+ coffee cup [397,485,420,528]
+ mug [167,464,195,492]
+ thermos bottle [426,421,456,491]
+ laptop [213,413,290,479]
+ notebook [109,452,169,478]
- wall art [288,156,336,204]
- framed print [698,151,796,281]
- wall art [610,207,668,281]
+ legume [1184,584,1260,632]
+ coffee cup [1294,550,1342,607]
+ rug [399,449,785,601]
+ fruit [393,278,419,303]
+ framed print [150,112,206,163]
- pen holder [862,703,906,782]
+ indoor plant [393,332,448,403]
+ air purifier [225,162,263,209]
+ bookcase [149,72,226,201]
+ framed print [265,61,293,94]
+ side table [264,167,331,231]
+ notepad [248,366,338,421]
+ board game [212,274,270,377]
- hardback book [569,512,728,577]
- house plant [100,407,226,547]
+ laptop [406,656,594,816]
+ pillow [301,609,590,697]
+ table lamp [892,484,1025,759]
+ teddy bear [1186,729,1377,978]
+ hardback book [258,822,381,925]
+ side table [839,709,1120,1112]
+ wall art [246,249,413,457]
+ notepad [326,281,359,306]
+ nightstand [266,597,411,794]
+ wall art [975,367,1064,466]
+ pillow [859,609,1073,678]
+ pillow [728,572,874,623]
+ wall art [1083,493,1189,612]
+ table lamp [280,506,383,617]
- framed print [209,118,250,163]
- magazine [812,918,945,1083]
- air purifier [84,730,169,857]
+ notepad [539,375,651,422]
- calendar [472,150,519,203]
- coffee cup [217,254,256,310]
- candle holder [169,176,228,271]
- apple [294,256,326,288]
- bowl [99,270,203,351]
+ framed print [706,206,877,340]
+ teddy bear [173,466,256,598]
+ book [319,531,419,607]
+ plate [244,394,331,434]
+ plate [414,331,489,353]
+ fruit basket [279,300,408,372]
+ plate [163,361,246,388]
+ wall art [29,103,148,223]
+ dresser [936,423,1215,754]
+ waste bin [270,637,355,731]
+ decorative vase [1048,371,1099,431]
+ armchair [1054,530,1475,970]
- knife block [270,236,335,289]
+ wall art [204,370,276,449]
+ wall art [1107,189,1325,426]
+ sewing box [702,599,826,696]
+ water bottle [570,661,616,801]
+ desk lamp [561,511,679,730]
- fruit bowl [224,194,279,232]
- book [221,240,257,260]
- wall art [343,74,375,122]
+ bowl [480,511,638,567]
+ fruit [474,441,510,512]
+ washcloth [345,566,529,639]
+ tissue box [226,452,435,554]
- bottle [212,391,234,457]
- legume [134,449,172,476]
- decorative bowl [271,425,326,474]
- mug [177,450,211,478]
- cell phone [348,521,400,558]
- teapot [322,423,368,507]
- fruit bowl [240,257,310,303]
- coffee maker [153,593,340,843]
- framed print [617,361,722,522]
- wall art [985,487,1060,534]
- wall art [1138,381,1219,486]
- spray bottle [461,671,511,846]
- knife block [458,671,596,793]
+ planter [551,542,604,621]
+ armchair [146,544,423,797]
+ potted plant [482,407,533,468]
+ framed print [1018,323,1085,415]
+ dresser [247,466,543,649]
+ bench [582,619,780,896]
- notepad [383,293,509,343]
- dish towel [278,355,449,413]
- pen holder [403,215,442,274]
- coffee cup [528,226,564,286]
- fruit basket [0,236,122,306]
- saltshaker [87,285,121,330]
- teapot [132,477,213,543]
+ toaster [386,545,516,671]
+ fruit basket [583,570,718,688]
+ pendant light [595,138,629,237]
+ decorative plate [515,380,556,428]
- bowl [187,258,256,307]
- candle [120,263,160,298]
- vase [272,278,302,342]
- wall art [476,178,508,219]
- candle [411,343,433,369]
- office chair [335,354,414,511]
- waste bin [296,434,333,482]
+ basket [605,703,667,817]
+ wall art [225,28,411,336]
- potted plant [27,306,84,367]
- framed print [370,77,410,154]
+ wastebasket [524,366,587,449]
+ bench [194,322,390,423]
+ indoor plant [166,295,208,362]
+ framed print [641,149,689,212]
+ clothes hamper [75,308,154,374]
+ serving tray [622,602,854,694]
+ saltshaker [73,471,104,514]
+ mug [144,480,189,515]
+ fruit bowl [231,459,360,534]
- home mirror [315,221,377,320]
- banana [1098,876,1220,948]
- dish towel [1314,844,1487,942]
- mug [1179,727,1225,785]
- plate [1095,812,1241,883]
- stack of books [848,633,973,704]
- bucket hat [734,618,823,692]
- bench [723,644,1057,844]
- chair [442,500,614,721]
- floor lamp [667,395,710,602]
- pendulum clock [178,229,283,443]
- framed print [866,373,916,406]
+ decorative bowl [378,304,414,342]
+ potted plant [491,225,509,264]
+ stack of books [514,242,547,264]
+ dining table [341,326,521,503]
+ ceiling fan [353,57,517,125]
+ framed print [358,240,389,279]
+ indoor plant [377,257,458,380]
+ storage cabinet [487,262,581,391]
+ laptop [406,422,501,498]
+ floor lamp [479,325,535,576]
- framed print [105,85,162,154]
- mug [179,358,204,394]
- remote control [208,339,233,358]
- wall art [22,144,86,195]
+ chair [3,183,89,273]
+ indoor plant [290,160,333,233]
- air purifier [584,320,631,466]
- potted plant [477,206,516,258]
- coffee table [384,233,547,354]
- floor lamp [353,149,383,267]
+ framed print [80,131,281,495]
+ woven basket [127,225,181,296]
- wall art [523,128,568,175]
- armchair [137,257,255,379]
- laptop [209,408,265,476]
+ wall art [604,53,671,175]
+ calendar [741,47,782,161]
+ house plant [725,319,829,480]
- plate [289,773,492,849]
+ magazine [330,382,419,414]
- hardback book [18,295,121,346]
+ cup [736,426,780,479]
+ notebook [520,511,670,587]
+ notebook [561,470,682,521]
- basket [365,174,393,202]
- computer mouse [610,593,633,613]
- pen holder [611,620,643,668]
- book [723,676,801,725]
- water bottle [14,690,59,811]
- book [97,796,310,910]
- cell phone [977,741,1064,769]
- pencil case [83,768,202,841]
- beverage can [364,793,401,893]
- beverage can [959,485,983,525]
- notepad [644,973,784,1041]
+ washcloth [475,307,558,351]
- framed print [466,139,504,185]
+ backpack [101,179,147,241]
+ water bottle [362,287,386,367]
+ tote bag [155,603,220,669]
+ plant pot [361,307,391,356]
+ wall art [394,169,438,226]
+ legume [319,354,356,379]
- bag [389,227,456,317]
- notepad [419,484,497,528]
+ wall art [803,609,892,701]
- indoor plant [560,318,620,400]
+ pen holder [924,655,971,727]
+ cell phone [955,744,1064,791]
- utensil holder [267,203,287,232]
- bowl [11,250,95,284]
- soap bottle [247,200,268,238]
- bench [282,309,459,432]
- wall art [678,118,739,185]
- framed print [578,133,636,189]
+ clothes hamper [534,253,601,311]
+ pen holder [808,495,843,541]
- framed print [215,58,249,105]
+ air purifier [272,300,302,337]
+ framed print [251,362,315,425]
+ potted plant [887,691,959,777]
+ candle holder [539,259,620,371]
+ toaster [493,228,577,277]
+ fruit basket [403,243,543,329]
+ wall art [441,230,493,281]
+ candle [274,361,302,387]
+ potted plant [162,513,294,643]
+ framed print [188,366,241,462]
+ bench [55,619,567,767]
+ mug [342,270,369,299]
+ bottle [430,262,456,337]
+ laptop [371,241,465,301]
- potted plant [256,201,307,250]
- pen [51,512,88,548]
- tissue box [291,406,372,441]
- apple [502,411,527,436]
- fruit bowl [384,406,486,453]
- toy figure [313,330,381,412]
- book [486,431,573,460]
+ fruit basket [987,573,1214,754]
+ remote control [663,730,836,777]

##############################

All lines holding the word "bench" must be found in the listing and copied.

+ bench [582,619,780,896]
+ bench [194,322,390,423]
- bench [723,644,1057,844]
- bench [282,309,459,432]
+ bench [55,619,567,767]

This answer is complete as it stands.